- [STATED EXERCISE A]:
From the relay security discussion below, return the stretch from "That would mean" through "the password embedded." word for word.

- [DOCUMENT SEGMENT]:
####################

That would mean that everyone had that password and you have just allowed everyone to connect to your relay again somewhat defeating the idea of an authorized user. If endpoints have passwords on them, anyone can get them that can get to that endpoint if its not a one time use

We wouldn’t allow just anyone to get access to the client with the password embedded.

You are incorrect that this would not provide added security. The alternative is that the relays are set to non authenticated and open to anyone in the world. Open to anyone with a copy of our specially modified client installer is a much smaller pool.

The point of this is not to provide perfect security, but to provide better security.

Also, wouldn’t this provide SSL encryption for traffic between relay -> client? That is a benefit even if we made the manual password widely known.

( In other words: Having both encryption and authentication is preferred, but having encryption without authentication is better than no encryption at all )

Clients will try and perform an HTTPS connection to their relays if they are 9.0 or above but it doesn’t encrypt all traffic mostly the registrations etc as the other information is all signed.

For results you can also use encryption on the reports.

Generally adding the overhead of doing HTTPS all the time just means the relays need to be beefier as they are doing a lot more work.

So MLE means reports from clients to relays are encrypted. Are there communications from clients to relays that are never encrypted regardless of configuration? What are they?

Are you saying that 9+ clients will always attempt an SSL connection to their relays, or only if they are authenticating relays?

What traffic from relays to clients is never encrypted?

####################

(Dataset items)

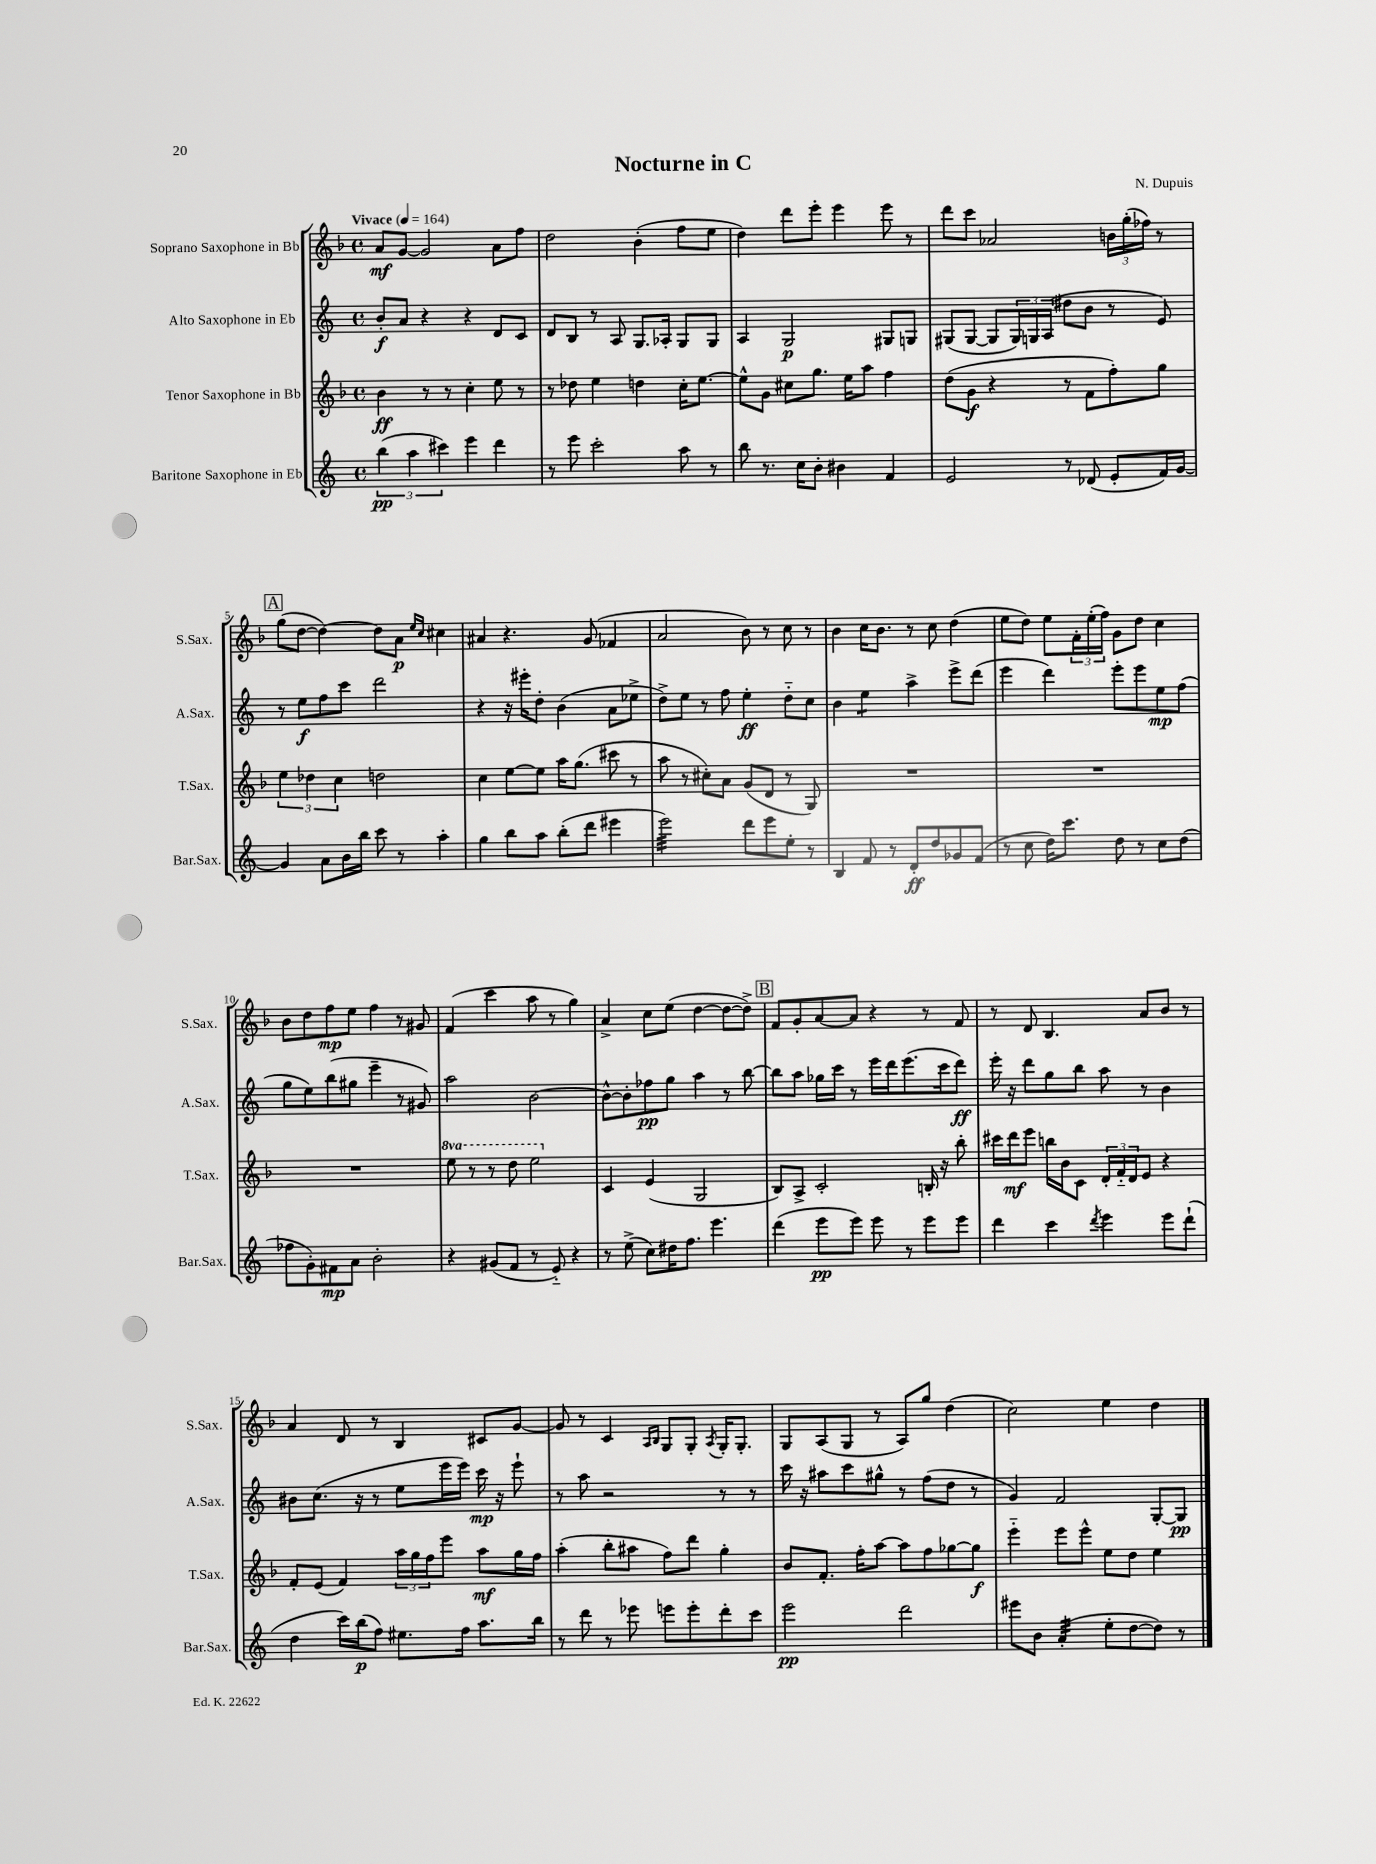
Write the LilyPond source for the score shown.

\header { title = "Nocturne in C" composer = "N. Dupuis" }
<<
\new StaffGroup <<
\new Staff = "s0" \with { instrumentName = "Soprano Saxophone in Bb" shortInstrumentName = "S.Sax." } {
    \clef treble \key f \major \defaultTimeSignature \time 4/4 \tempo "Vivace" 4 = 164
    a'8\mf g'8~ g'2 a'8 f''8 |
    d''2 bes'4-.( f''8 e''8 |
    d''4) d'''8 e'''8-. e'''4 e'''8 r8 |
    d'''8 c'''8 aes'2 \tuplet 3/2 { b'16 g''16-.( fes''16) } r8 |
    \mark \markup { \box "A" } g''8( d''8~ d''4~) d''8 a'8\p \grace { e''16 c''16 } cis''4 |
    ais'4 r4. g'8( fes'4 |
    a'2 bes'8) r8 c''8 r8 |
    bes'4 c''16 bes'8. r8 c''8 d''4( |
    e''8 d''8) e''8 \tuplet 3/2 { f'16-. e''16-.( f''16) } g'8 d''8 c''4 |
    bes'8 d''8 f''8\mp e''8 f''4 r8 gis'8 |
    f'4( c'''4 a''8 r8 g''4) |
    a'4-> c''8 e''8( d''4~ d''8~ d''8->) |
    \mark \markup { \box "B" } f'8 g'8-. a'8~ a'8 r4 r8 f'8 |
    r8 d'8 bes4. a'8 bes'8 r8 |
    a'4 d'8 r8 bes4 cis'8 g'8~ |
    g'8 r8 c'4 \grace { a16 bes16 } g8 g8-. \acciaccatura { a8 } g16-. g8.-. |
    g8 a8( g8 r8 a8) g''8 d''4( |
    c''2) e''4 d''4 \bar "|." |
}
\new Staff = "s1" \with { instrumentName = "Alto Saxophone in Eb" shortInstrumentName = "A.Sax." } {
    \clef treble \key c \major \defaultTimeSignature \time 4/4
    b'8-.\f a'8 r4 r4 d'8 c'8 |
    d'8 b8 r8 a8 g8. aes16-. g8 g8 |
    a4 g2\p gis8 g8 |
    gis8( gis8~ gis8 \tuplet 3/2 { gis16) g16 a16( } dis''8 b'8 r8 e'8) |
    \mark \markup { \box "A" } r8 e''8\f f''8 c'''8 d'''2 |
    r4 r16 eis'''16-. d''8-. b'4( a'8 ees''8-> |
    d''8->) e''8 r8 f''8 e''4-.\ff d''8-_ c''8 |
    b'4 e''4:8 a''4-> e'''8-> d'''8( |
    e'''4 d'''4) e'''8-. e'''8 e''8\mp f''8( |
    g''8 e''8) b''8( gis''8 e'''4-- r8 gis'8) |
    a''2 b'2~ |
    b'8~-^ b'8-. fes''8\pp g''8 a''4 r8 b''8~ |
    \mark \markup { \box "B" } b''8 a''8 ges''16 c'''16 r8 e'''16 d'''16 e'''8.( c'''16 d'''8\ff) |
    e'''16-. r16 d'''8 g''8 b''8 a''8 r8 b'4 |
    bis'8 c''8.( r16 r8 e''8 e'''16 e'''16) c'''16\mp r16 e'''8-! |
    r8 a''8 r2 r8 r8 |
    c'''16 r16 ais''8 c'''8 gis''8-^ r8 f''8( d''8 r8 |
    g'4) f'2 g8~-. g8\pp \bar "|." |
}
\new Staff = "s2" \with { instrumentName = "Tenor Saxophone in Bb" shortInstrumentName = "T.Sax." } {
    \clef treble \key f \major \defaultTimeSignature \time 4/4 \set Staff.ottavationMarkups = #ottavation-simple-ordinals
    bes'4\ff r8 r8 c''4-. e''8 r8 |
    r8 des''8 e''4 d''4 c''16-. e''8.~ |
    e''8-^ g'8 cis''8 g''8. e''16 a''8 f''4 |
    d''8( g'8\f r4 r8 f'8 f''8-.) g''8 |
    \mark \markup { \box "A" } \tuplet 3/2 { e''4 des''4 c''4 } d''2 |
    c''4 e''8~ e''8 a''16 g''8.( cis'''8 r8 |
    a''8 r8 cis''8-.) a'8 g'8( d'8 r8 g8) |
    R1 |
    R1 |
    R1 |
    \ottava #1 e'''8 r8 r8 d'''8 e'''2 \ottava #0 |
    c'4 e'4( g2 |
    \mark \markup { \box "B" } bes8) a8-> c'2-. b16-. r16 bes''8-. |
    cis'''16 d'''16\mf e'''8 b''16 bes'16 c'8 \tuplet 3/2 { d'16-. f'16-_ d'16 } e'8 r4 |
    f'8-. e'8( f'4) \tuplet 3/2 { a''16 g''16 f''16 } e'''8 a''8\mf g''16 f''16 |
    a''4-.( bes''8-. ais''8 f''8) d'''8 g''4-. |
    bes'8 f'8.-. f''16-. a''8~ a''8 f''8 ges''8~ ges''8\f |
    e'''4-_ e'''8 e'''8-^ e''8 d''8 e''4 \bar "|." |
}
\new Staff = "s3" \with { instrumentName = "Baritone Saxophone in Eb" shortInstrumentName = "Bar.Sax." } {
    \clef treble \key c \major \defaultTimeSignature \time 4/4
    \tuplet 3/2 { b''4\pp( a''4 cis'''4) } e'''4 d'''4 |
    r8 e'''8 c'''2-. a''8 r8 |
    b''8 r8. c''16 b'8-. bis'4 f'4 |
    e'2 r8 des'8( e'8-. f'16) g'16~ |
    \mark \markup { \box "A" } g'4 a'8 b'16 b''16 c'''8 r8 a''4-. |
    g''4 b''8 a''8 b''8-.( d'''8 eis'''4 |
    e'''2:32) d'''8 e'''8 e''8-. r8 |
    b4 f'8 r8 d'8-.\ff d''8 ges'8 f'8( |
    r8 c''8 d''16) c'''8. d''8 r8 c''8 d''8( |
    fes''8 g'8-.) fis'8\mp a'8 b'2-. |
    r4 gis'8( f'8 r8 e'8-_) r4 |
    r8 e''8->( c''8) dis''16 f''8. e'''4. |
    \mark \markup { \box "B" } d'''4( e'''8\pp e'''8) e'''8 r8 e'''8 e'''8 |
    d'''4 c'''4 \acciaccatura { d'''8 } e'''4 e'''8 d'''8-!( |
    d''4 c'''16) b''16\p( f''8) eis''8. f''16 a''8. b''16 |
    r8 d'''8 r8 ees'''8 e'''8 e'''8-. d'''8-. c'''8 |
    e'''2\pp d'''2 |
    eis'''8 b'8 a'4:32-.( e''8-. d''8~ d''8) r8 \bar "|." |
}
>>
>>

####################

- [STATED EXERCISE B]:
Locate every line in the records above that contains the string "with" and copy each one. Case counts.

- [REPLY A]:
That would mean that everyone had that password and you have just allowed everyone to connect to your relay again somewhat defeating the idea of an authorized user. If endpoints have passwords on them, anyone can get them that can get to that endpoint if its not a one time use

We wouldn’t allow just anyone to get access to the client with the password embedded.

- [REPLY B]:
\new Staff = "s0" \with { instrumentName = "Soprano Saxophone in Bb" shortInstrumentName = "S.Sax." } {
\new Staff = "s1" \with { instrumentName = "Alto Saxophone in Eb" shortInstrumentName = "A.Sax." } {
\new Staff = "s2" \with { instrumentName = "Tenor Saxophone in Bb" shortInstrumentName = "T.Sax." } {
\new Staff = "s3" \with { instrumentName = "Baritone Saxophone in Eb" shortInstrumentName = "Bar.Sax." } {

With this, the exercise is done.